- [Prompt]:
Print the lines that run from the line with "Comunidad de Calatayud" to the line with "El CEB en las Redes Sociales", keeping both end lines, exactly as they appear in the entries below, and nothing else.

- [Material provided]:
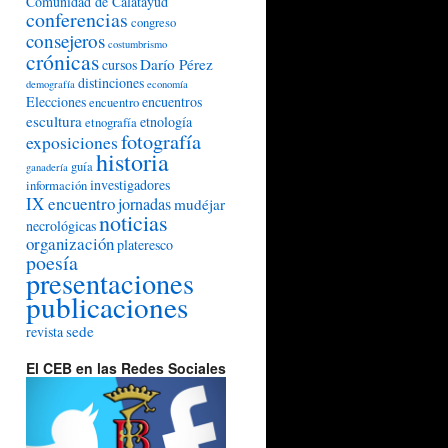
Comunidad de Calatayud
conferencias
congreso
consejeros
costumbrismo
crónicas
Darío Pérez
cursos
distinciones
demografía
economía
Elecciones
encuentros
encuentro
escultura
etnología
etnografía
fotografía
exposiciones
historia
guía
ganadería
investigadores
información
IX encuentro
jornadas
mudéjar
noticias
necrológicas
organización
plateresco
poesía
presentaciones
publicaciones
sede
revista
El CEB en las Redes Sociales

--

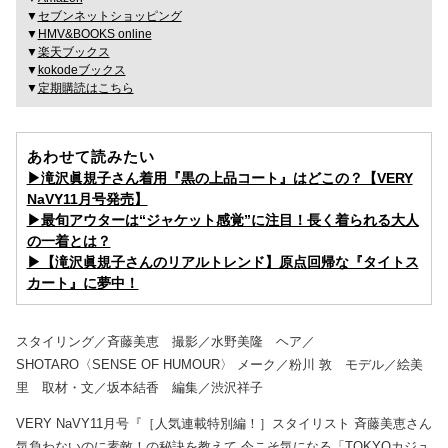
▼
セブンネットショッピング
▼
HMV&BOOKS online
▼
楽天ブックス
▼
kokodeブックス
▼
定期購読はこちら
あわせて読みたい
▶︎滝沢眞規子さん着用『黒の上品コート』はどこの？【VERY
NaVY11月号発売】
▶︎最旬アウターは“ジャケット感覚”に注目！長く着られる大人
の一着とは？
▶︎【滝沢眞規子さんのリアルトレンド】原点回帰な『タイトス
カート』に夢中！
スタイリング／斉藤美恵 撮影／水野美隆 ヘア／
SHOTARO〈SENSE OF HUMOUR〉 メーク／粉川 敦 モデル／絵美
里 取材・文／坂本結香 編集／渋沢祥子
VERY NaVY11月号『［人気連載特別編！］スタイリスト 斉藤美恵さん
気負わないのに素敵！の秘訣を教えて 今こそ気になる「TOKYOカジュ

- [Exercise response]:
Comunidad de Calatayud
conferencias
congreso
consejeros
costumbrismo
crónicas
Darío Pérez
cursos
distinciones
demografía
economía
Elecciones
encuentros
encuentro
escultura
etnología
etnografía
fotografía
exposiciones
historia
guía
ganadería
investigadores
información
IX encuentro
jornadas
mudéjar
noticias
necrológicas
organización
plateresco
poesía
presentaciones
publicaciones
sede
revista
El CEB en las Redes Sociales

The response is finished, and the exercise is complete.